Arreola's children, ages 11 to 18, are all fluent in English, so he tells them to describe their symptoms to the doctor. But he worries about whether they're adequately explaining their symptoms and whether they're getting proper care.
Health-care providers say language and cultural barriers can stymie their effort to provide proper health care to sick children whose parents are fluent in a language other than English.
For immigrants who are unfamiliar with America's health care system, rudimentary tasks such as paying medical bills, filling prescriptions and returning for follow-up visits are also more difficult. They are more likely to visit the emergency room for routine health issues and more likely to underestimate the role of nutrition, early immunization and preventative care in maintaining good health.

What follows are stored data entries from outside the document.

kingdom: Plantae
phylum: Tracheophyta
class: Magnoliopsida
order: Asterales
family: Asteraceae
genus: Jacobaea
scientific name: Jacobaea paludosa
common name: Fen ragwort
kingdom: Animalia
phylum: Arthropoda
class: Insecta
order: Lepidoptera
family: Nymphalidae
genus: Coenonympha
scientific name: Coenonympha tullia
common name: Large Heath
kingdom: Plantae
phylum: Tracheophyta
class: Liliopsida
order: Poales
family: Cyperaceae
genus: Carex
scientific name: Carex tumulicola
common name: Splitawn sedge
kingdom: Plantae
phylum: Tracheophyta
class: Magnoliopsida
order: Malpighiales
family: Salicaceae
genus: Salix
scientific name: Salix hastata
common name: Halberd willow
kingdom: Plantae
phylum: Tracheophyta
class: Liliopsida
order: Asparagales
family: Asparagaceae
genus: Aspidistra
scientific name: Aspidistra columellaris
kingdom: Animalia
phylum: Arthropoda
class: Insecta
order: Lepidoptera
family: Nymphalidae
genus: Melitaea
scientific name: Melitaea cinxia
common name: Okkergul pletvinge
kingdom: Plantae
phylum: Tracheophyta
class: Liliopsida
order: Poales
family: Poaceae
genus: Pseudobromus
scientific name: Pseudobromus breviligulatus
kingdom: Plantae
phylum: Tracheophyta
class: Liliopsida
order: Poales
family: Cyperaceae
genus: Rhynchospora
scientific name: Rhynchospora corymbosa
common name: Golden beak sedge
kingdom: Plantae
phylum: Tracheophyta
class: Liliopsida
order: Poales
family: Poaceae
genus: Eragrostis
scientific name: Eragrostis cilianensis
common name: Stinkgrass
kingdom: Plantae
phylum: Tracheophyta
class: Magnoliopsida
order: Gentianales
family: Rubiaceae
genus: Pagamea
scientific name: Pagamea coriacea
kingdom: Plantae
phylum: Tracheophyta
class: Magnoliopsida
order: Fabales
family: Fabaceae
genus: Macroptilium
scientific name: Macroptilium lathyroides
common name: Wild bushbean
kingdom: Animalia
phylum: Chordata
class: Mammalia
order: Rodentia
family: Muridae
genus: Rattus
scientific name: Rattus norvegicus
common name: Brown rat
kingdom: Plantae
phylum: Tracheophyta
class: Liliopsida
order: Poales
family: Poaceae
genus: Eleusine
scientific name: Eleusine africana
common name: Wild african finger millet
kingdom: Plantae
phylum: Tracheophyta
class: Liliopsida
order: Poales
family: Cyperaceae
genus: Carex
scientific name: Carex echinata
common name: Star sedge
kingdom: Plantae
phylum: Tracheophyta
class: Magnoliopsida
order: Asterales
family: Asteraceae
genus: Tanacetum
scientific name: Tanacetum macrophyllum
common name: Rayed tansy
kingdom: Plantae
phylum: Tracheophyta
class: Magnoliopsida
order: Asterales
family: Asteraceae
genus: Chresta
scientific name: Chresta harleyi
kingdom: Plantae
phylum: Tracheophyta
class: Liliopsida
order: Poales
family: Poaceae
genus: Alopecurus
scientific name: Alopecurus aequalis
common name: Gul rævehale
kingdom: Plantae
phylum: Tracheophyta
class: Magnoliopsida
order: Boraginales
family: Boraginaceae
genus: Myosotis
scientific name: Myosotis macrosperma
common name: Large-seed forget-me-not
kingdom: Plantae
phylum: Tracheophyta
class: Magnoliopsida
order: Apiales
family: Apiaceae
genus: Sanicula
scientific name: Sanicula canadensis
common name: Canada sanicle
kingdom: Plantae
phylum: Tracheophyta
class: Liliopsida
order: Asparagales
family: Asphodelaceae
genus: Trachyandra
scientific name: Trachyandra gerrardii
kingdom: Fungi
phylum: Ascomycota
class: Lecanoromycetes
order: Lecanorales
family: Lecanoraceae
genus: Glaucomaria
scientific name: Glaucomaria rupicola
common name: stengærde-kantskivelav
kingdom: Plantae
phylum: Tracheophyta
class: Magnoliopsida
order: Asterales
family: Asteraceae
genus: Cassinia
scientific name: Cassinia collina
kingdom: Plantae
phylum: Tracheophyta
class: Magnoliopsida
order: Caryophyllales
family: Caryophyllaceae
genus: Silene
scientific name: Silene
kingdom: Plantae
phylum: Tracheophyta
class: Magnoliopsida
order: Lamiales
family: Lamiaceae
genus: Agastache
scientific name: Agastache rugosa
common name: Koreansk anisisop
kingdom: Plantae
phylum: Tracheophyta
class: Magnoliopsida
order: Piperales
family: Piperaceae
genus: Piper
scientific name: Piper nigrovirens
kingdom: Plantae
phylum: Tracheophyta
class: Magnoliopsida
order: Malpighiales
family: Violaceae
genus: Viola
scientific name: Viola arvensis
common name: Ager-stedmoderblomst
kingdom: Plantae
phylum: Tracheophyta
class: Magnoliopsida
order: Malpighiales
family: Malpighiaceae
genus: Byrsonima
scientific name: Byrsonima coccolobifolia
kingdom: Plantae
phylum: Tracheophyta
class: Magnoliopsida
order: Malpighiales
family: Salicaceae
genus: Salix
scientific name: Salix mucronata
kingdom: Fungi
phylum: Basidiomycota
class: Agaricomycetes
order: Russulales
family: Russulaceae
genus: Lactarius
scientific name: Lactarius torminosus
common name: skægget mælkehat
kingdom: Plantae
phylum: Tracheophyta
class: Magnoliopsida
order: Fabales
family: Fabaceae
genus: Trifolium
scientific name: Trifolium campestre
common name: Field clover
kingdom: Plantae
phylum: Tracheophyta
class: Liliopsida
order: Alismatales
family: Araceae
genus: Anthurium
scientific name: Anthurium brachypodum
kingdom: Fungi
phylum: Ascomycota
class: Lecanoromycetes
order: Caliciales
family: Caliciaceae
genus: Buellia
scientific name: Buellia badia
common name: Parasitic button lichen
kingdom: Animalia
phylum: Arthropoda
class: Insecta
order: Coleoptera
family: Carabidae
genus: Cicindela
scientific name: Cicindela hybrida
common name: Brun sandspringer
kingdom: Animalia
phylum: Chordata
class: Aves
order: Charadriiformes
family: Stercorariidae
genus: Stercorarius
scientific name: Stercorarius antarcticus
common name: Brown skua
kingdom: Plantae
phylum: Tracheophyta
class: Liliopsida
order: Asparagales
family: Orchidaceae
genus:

A new program being rolled out in Camden aims to help immigrant families in Camden become more literate about children's health issues.
A $250,000 New Jersey Health Initiative grant awarded last month to the Rutgers-Camden Center for Strategic Urban Community Leadership will pay for consulting fees and training for parents and health-care providers for the Health Education Literacy Program, or HELP, for the next three years.
A curriculum will be developed for immigrant parents and the information will be passed on to medical students, parent educators and preschool personnel who will instruct immigrant parents in the HELP curriculum.
More than 200 parents have registered. The first round of participants should be able to navigate the health care system on their own by next summer, said Gloria Bonilla-Santiago, director of the Rutgers-Camden Center for Strategic Urban Community Leadership.